Tasks to perform:
A. Answer these from the forum thread about the GA aircraft turbine, one answer per line:
(i) How often is the gearbox oil to be changed?
(ii) At what price do the firewall-forward packages from the contracted company start?
(iii) What was the company formerly called?
B. Continue the forum thread about the GA aircraft turbine, starting after its last post.

— Begin Excerpted passage —

View Full Version : GA Aircraft Turbine (new)
12-08-2004, 07:49 AM
My apologies if someone already posted this.
12-08-2004, 08:08 AM
"Easy to maintain Inspect the Turbine rotors annually, change the gearbox oil every 500 hours and the spark plugs every two years – that’s it!"
"Innodyn is currently developing additional Turbines for the experimental marketplace"
(forward firewall only)
Introductory Price: $26,500"
OUCH! I feel a vapor lock on the wallet!
12-08-2004, 08:48 AM
For $26,500. That's the starting price for the engine only. They contract out the firewall forward package to another company who has packages that start at $12,500.
The package includes:
Custom made motor mount
Engine instruments and installation.
Constant speed prop
It's really not a bad deal for 39k if you have it. From what I understand about the engine, is that it's most efficient at full throttle, flying with pitch only. I may be wrong, but that's what I got from the article.
I was considering using this combination with my Littlewing, but the one kidney I could do without.....well, I still have it.
12-08-2004, 09:46 PM
My limited understanding of turbines says that if not operating at design rpm they become very inefficent, read consumptive. You can't help but be excited about the power to weight though. Thank you, Vance
12-09-2004, 08:28 AM
This is the former Affordable Turbine Power (ATP) company. I forget why they changed their name. Maybe because it's not as "affordable" as initially thought.

— End Excerpted passage —
— Begin Material supplied —

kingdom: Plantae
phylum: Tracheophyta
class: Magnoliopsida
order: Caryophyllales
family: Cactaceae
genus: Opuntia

— End Material supplied —

Answers to each task:
A.
(i) Every 500 hours.
(ii) $12,500.
(iii) Affordable Turbine Power (ATP).

B.
12-10-2004, 01:17 PM
It is a single shaft turbine IE: the gearbox, compressor and turbine wheel are all on 1 shaft. This type config is simple and light but has the limitation of needing fairly constant RPM. Since turbines are internally air cooled, they need to be at sufficient RPM to pass enough air to absorb the heat of the process. Because of this, single shaft turbines do not accelerate well from idle under a load. To make them practicle aircraft powerplants, you run them at 100% all the time and use a controllable pitch prop to control the ammount of thrust. Load is limited by the temp being applied to the turbine wheel. A governor meters fuel and trys to maintain a constant RPM as the load increases/decreases. I would guess their computer will reach a temp limit in trying to maintain RPM under high load, before RPM falls due to an overload. If RPM starts to fall, less cooling air will be ingested and the computer must reduce the fuel to keep the temp under control which causes the RPM to drop even faster ect... You would have to reduce load to regain RPM.
Most turboprop/turboshaft engines have at least 2 shafts. The compressor and Gas Gen turbine are on one shaft. The free or power turbine and gearbox are on another. The Gas Generator section runs independent of the free turbine and is virtually uneffected by the load on the gearbox. These typically use a constant speed prop that operates over a wider RPM range. They are more forgiving of load changes but are way more complex in terms of parts and control.
I seem to remember a company called WPS or Watercraft Power Systems putting together a package like this for a jetski using some type of controllable pump assembly to regulate the thrust. Cool but expensive.
12-10-2004, 01:31 PM
Hey guys, single shaft turbines are fine for flying, people been using them for years, I belong to alot of lists and this company has not- I repeat - NOT lived up to their sales, they have deposits from I know of atleast 5 people who did not get the engines. They wanted the 255hp that was supposed to be ready 3 years ago and it isn't, a few guys went to the place where they make them to look at the operations, quote" the test cell equipment was still under plastic sheets and in boxes, my engine I had bought was not even started 6 months after my deposit was accepted" I would be very leary of this company.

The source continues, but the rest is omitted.